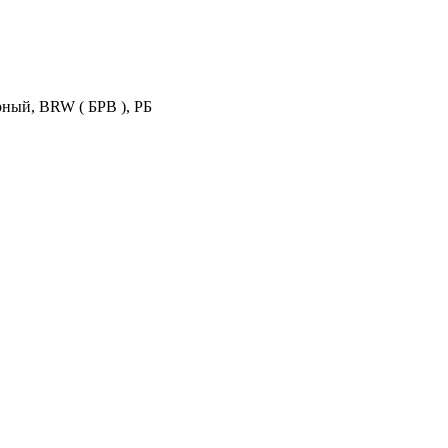
ный, BRW ( БРВ ), РБ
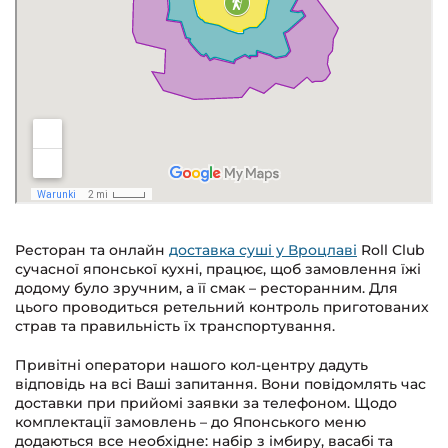
Ресторан та онлайн
доставка суші у Вроцлаві
Roll Club
сучасної японської кухні, працює, щоб замовлення їжі
додому було зручним, а її смак – ресторанним. Для
цього проводиться ретельний контроль приготованих
страв та правильність їх транспортування.
Привітні оператори нашого кол-центру дадуть
відповідь на всі Ваші запитання. Вони повідомлять час
доставки при прийомі заявки за телефоном. Щодо
комплектації замовлень – до Японського меню
додаються все необхідне: набір з імбиру, васабі та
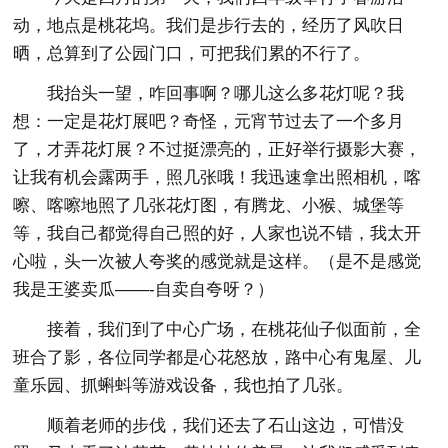
动，地点是桃花坞。我们是步行去的，经历了风吹日
晒，总算到了公园门口，可把我们累的不行了。
我抬头一望，咋回事啊？哪儿这么多花灯呢？我
想：一定是花灯展吧？奇怪，元宵节过去了一个多月
了，才弄花灯展？不过挺漂亮的，正好举行摄影大赛，
让我有机会露两手，照几张哦！我迅速拿出照相机，喀
嚓、喀嚓地照了几张花灯图，有腾龙、小猴、城堡等
等，我自己都觉得自己照的好，人家也说不错，我太开
心啦，头一次被人夸奖的感觉就是这样。（是不是感觉
我是王婆卖瓜——-自卖自夸呀？）
接着，我们到了中心广场，在桃花仙子似面前，全
班合了影，各位同学都是心花怒放，路中心有鬼屋、儿
童乐园、抓蝌蚪等游戏设备，我也拍了几张。
顺着老师的步伐，我们还去了石山这边，可惜没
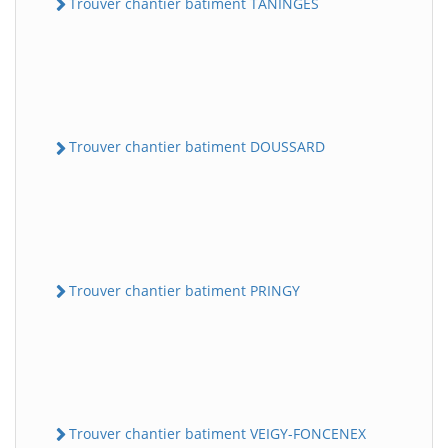
Trouver chantier batiment TANINGES
Trouver chantier batiment DOUSSARD
Trouver chantier batiment PRINGY
Trouver chantier batiment VEIGY-FONCENEX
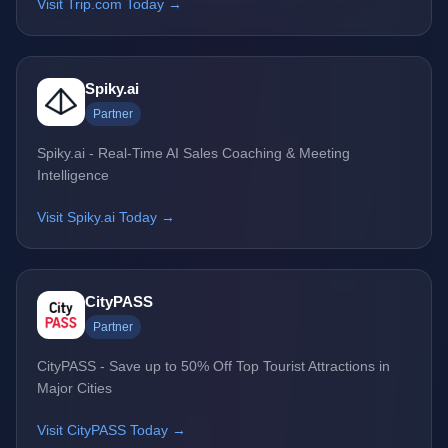
Visit Trip.com Today →
Spiky.ai
Partner
Spiky.ai - Real-Time AI Sales Coaching & Meeting
Intelligence
Visit Spiky.ai Today →
CityPASS
Partner
CityPASS - Save up to 50% Off Top Tourist Attractions in
Major Cities
Visit CityPASS Today →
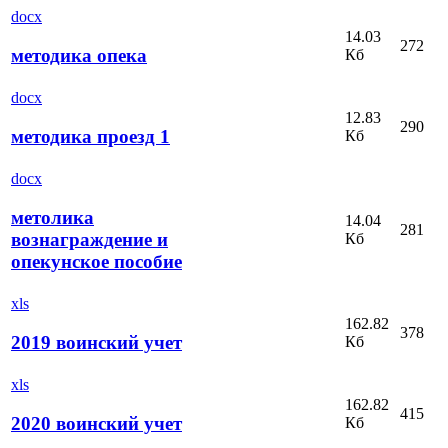
docx
14.03
272
методика опека
Кб
docx
12.83
290
методика проезд 1
Кб
docx
метолика
14.04
281
вознаграждение и
Кб
опекунское пособие
xls
162.82
378
2019 воинский учет
Кб
xls
162.82
415
2020 воинский учет
Кб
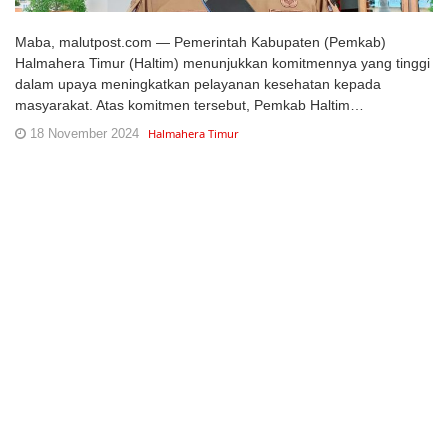
Maba, malutpost.com — Pemerintah Kabupaten (Pemkab)
Halmahera Timur (Haltim) menunjukkan komitmennya yang tinggi
dalam upaya meningkatkan pelayanan kesehatan kepada
masyarakat. Atas komitmen tersebut, Pemkab Haltim…
18 November 2024
Halmahera Timur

────────────────

Problem requirements
Reproduce every line of text in the data above verbatim, keeping the original line breaks. Leave the pictures out of your answer.

Task solution
ный, BRW ( БРВ ), РБ
Ресторан та онлайн
доставка суші у Вроцлаві
Roll Club
сучасної японської кухні, працює, щоб замовлення їжі
додому було зручним, а її смак – ресторанним. Для
цього проводиться ретельний контроль приготованих
страв та правильність їх транспортування.
Привітні оператори нашого кол-центру дадуть
відповідь на всі Ваші запитання. Вони повідомлять час
доставки при прийомі заявки за телефоном. Щодо
комплектації замовлень – до Японського меню
додаються все необхідне: набір з імбиру, васабі та
动，地点是桃花坞。我们是步行去的，经历了风吹日
晒，总算到了公园门口，可把我们累的不行了。
我抬头一望，咋回事啊？哪儿这么多花灯呢？我
想：一定是花灯展吧？奇怪，元宵节过去了一个多月
了，才弄花灯展？不过挺漂亮的，正好举行摄影大赛，
让我有机会露两手，照几张哦！我迅速拿出照相机，喀
嚓、喀嚓地照了几张花灯图，有腾龙、小猴、城堡等
等，我自己都觉得自己照的好，人家也说不错，我太开
心啦，头一次被人夸奖的感觉就是这样。（是不是感觉
我是王婆卖瓜——-自卖自夸呀？）
接着，我们到了中心广场，在桃花仙子似面前，全
班合了影，各位同学都是心花怒放，路中心有鬼屋、儿
童乐园、抓蝌蚪等游戏设备，我也拍了几张。
顺着老师的步伐，我们还去了石山这边，可惜没
Trouver chantier batiment TANINGES
Trouver chantier batiment DOUSSARD
Trouver chantier batiment PRINGY
Trouver chantier batiment VEIGY-FONCENEX
Visit Trip.com Today →
Spiky.ai
Partner
Spiky.ai - Real-Time AI Sales Coaching & Meeting
Intelligence
Visit Spiky.ai Today →
CityPASS
Partner
CityPASS - Save up to 50% Off Top Tourist Attractions in
Major Cities
Visit CityPASS Today →
docx
14.03
272
методика опека
Кб
docx
12.83
290
методика проезд 1
Кб
docx
метолика
14.04
281
вознаграждение и
Кб
опекунское пособие
xls
162.82
378
2019 воинский учет
Кб
xls
162.82
415
2020 воинский учет
Кб
Maba, malutpost.com — Pemerintah Kabupaten (Pemkab)
Halmahera Timur (Haltim) menunjukkan komitmennya yang tinggi
dalam upaya meningkatkan pelayanan kesehatan kepada
masyarakat. Atas komitmen tersebut, Pemkab Haltim…
18 November 2024
Halmahera Timur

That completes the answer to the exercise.